-- Brief --
Please report how many lines of the data include the word "APERTURE", with the number as the entire reply.

(Hardware design source files)
· · · · · · ·
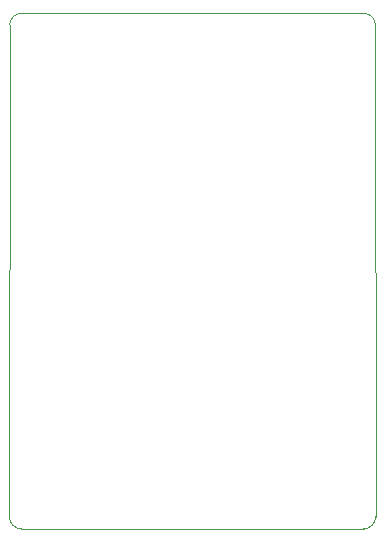
<source format=gm1>
G04 #@! TF.GenerationSoftware,KiCad,Pcbnew,(5.1.9)-1*
G04 #@! TF.CreationDate,2021-07-08T12:05:04+02:00*
G04 #@! TF.ProjectId,iot-postbox,696f742d-706f-4737-9462-6f782e6b6963,v0.0*
G04 #@! TF.SameCoordinates,Original*
G04 #@! TF.FileFunction,Profile,NP*
%FSLAX46Y46*%
G04 Gerber Fmt 4.6, Leading zero omitted, Abs format (unit mm)*
G04 Created by KiCad (PCBNEW (5.1.9)-1) date 2021-07-08 12:05:04*
%MOMM*%
%LPD*%
G01*
G04 APERTURE LIST*
G04 #@! TA.AperFunction,Profile*
%ADD10C,0.050000*%
G04 #@! TD*
G04 APERTURE END LIST*
D10*
X99847400Y-109816900D02*
X99834700Y-151460200D01*
X129819400Y-152463500D02*
X100838000Y-152463500D01*
X130822700Y-109816900D02*
X130835400Y-151447500D01*
X100838000Y-108826300D02*
X129819400Y-108813600D01*
X100838000Y-152463500D02*
G75*
G02*
X99834700Y-151460200I0J1003300D01*
G01*
X129819400Y-108813600D02*
G75*
G02*
X130822700Y-109816900I0J-1003300D01*
G01*
X130835400Y-151447500D02*
G75*
G02*
X129819400Y-152463500I-1016000J0D01*
G01*
X99847400Y-109816900D02*
G75*
G02*
X100838000Y-108826300I990600J0D01*
G01*
M02*

</source>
· · · · · · ·
-- Task result --
2